The Four Times of Day
Camille Corot
- Art Funded
- 2015
- Dimensions
- Morning: 142.2 x 72.3 cm; Noon: 142.2 x 62.2 cm; Evening: 142.2 x 72.3 cm; Night: 142.2 x 64.7 cm
- Vendor
- Executor of the Estate of Christopher Loyd
Camille Corot painted The Four Times of Day in about 1858 to decorate the Fontainebleau studio of his fellow artist Alexandre-Gabriel Decamps.

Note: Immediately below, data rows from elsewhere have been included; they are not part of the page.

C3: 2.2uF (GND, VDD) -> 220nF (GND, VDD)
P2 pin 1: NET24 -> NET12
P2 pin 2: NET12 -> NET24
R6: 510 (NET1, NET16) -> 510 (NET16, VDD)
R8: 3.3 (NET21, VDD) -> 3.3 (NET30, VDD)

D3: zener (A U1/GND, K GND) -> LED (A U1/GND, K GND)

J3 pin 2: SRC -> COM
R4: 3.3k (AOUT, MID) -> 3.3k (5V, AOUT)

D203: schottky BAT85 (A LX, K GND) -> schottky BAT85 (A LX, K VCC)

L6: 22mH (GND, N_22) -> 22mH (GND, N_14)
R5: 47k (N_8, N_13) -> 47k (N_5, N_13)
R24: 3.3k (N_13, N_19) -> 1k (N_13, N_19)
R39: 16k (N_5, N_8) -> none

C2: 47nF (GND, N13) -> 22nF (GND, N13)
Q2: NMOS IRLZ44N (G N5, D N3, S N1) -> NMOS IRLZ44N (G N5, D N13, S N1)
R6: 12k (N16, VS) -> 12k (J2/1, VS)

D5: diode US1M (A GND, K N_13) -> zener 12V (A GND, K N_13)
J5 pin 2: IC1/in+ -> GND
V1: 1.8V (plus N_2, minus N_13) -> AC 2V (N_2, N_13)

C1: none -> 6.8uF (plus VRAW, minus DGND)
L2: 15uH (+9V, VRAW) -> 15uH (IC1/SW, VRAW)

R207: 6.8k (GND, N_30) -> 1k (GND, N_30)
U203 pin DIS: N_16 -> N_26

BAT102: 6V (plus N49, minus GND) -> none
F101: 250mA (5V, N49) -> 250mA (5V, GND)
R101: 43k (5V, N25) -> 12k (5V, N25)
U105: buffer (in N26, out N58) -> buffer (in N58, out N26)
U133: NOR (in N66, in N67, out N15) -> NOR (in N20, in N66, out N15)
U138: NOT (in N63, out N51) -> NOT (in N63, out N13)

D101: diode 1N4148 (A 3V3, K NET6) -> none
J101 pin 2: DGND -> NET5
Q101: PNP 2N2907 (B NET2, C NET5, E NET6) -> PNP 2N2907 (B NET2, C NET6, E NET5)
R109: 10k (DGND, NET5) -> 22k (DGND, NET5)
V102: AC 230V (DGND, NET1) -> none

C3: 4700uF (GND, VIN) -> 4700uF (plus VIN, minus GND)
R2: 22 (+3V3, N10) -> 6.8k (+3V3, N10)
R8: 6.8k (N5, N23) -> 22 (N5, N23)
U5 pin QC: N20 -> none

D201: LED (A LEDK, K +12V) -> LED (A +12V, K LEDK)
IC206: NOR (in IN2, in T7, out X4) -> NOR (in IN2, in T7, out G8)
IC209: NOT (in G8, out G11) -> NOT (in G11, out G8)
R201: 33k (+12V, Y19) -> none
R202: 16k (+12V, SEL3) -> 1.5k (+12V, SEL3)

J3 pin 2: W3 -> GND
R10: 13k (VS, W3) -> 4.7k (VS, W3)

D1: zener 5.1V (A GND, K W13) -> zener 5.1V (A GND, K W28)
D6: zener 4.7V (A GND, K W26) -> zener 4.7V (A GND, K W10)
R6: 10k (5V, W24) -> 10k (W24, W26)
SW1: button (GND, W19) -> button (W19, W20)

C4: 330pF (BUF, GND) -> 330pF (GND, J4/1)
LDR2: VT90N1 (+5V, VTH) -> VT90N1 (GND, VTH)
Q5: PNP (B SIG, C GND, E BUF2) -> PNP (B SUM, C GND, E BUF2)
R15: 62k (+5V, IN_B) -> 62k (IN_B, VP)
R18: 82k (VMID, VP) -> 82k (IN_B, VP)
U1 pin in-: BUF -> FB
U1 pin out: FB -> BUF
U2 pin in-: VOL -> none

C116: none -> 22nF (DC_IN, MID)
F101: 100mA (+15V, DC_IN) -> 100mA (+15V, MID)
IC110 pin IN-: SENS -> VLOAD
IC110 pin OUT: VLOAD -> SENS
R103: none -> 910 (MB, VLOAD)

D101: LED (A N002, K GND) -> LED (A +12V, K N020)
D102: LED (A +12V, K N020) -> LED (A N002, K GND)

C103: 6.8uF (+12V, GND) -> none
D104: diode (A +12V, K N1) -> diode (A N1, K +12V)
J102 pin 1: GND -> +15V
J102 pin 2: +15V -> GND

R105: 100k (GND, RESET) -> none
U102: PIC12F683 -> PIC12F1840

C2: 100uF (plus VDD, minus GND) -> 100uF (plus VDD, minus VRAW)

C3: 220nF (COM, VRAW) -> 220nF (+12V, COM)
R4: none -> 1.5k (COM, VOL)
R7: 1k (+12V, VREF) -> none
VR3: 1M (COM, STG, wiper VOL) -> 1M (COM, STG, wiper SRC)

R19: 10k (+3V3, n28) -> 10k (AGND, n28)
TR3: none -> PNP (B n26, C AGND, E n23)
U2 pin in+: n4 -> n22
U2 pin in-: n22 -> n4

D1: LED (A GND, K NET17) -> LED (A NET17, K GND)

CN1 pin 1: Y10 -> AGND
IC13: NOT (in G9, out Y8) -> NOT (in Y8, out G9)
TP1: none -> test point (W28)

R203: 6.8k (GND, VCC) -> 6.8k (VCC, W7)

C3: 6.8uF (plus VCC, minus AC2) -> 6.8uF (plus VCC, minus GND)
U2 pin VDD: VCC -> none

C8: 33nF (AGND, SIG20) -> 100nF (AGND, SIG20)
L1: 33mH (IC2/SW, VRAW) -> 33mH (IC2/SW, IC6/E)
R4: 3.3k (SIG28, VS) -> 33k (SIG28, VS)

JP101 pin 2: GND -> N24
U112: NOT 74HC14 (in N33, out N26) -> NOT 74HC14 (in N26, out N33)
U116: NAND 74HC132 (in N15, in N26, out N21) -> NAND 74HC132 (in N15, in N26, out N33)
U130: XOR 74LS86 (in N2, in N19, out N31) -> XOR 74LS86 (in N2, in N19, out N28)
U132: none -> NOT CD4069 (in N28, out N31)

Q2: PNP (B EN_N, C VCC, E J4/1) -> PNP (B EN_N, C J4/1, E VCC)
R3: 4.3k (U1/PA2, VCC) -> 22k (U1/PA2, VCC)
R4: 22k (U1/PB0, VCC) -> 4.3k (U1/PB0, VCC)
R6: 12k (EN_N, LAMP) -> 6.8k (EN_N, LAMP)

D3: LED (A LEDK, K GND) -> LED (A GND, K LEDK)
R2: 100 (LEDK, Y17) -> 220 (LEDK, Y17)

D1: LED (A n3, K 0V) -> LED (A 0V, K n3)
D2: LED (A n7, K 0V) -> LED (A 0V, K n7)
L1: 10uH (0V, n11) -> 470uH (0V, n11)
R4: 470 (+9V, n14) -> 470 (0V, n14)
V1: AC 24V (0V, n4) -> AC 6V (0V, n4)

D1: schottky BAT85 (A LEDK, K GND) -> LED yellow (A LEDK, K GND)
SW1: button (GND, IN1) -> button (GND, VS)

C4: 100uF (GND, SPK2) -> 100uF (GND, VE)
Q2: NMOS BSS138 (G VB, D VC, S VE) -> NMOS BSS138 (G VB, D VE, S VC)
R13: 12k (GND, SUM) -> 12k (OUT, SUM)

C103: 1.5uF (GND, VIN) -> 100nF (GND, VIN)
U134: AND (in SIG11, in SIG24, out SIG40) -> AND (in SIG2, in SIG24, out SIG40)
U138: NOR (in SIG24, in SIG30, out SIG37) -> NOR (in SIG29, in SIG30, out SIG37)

It is the largest decorative cycle by Corot to remain intact. The charming panels show four landscapes representing Morning, Noon, Evening and Night. Each scene features trees in the foreground framing a distant view, a compositional device inspired by the work of Claude Lorrain. The paintings have no fixed narrative, but figures appear in all of them; among them the woodcutter of Noon and the dog-walker of Night. Each panel depicts a subtle change in light, as the golden glow of Morning turns to the brightness of Noon to the blue light of Evening and, finally, to star-studded Night . After Decamps' death, Corot told his biographer, Henri Dumesnil, that he had completed the cycle in just a week, prompting Decamps to exclaim: 'Not so fast, don't hurry so, there is still enough soup for a few days more.' In 1865 Decamps' collection was auctioned in Paris, and later that year The Four Times of Day was acquired by the British painter Frederic, Lord Leighton. Leighton had met Corot and admired his work, finding inspiration in his Italian studies for his own paintings. He bought the four pictures with the express intention of hanging them in the drawing room of his newly built house in Holland Park, now Leighton House Museum. The highly aesthetic colour scheme of the drawing room – with blue floorboards and brown walls – was conceived to complement the colour scheme of the paintings, which hung on either side of a window. After Lord Leighton's death and studio sale in 1896, the art critic Robert Alan Mowbray Stevenson wrote, 'The Corots deserve a place in the National Gallery, and if any millionaire should care for Corot, Lord Leighton, England, or art, he could not do better than present them to the nation.' The paintings were acquired at this time by Lord Wantage and passed through his family to the late Christopher Loyd, who lent them to the National Gallery from 1997. They now join the gallery's world-class collection of 21 other works by Corot, and will make a valuable contribution to its 2016 exhibition Painters' Paintings, an examination of the fascinating subject of art previously owned by artists.
This work was acquired with assistance from the Wolfson Foundation.
Provenance
Alexandre-Gabriel Decamps, c. 1858; his sale, Paris, 1865; Alfred Cadart; Frederic, Lord Leighton; Leighton House Sale, Christie's, 1896; bought by Agnew; Lord Wantage; by descent to present owner.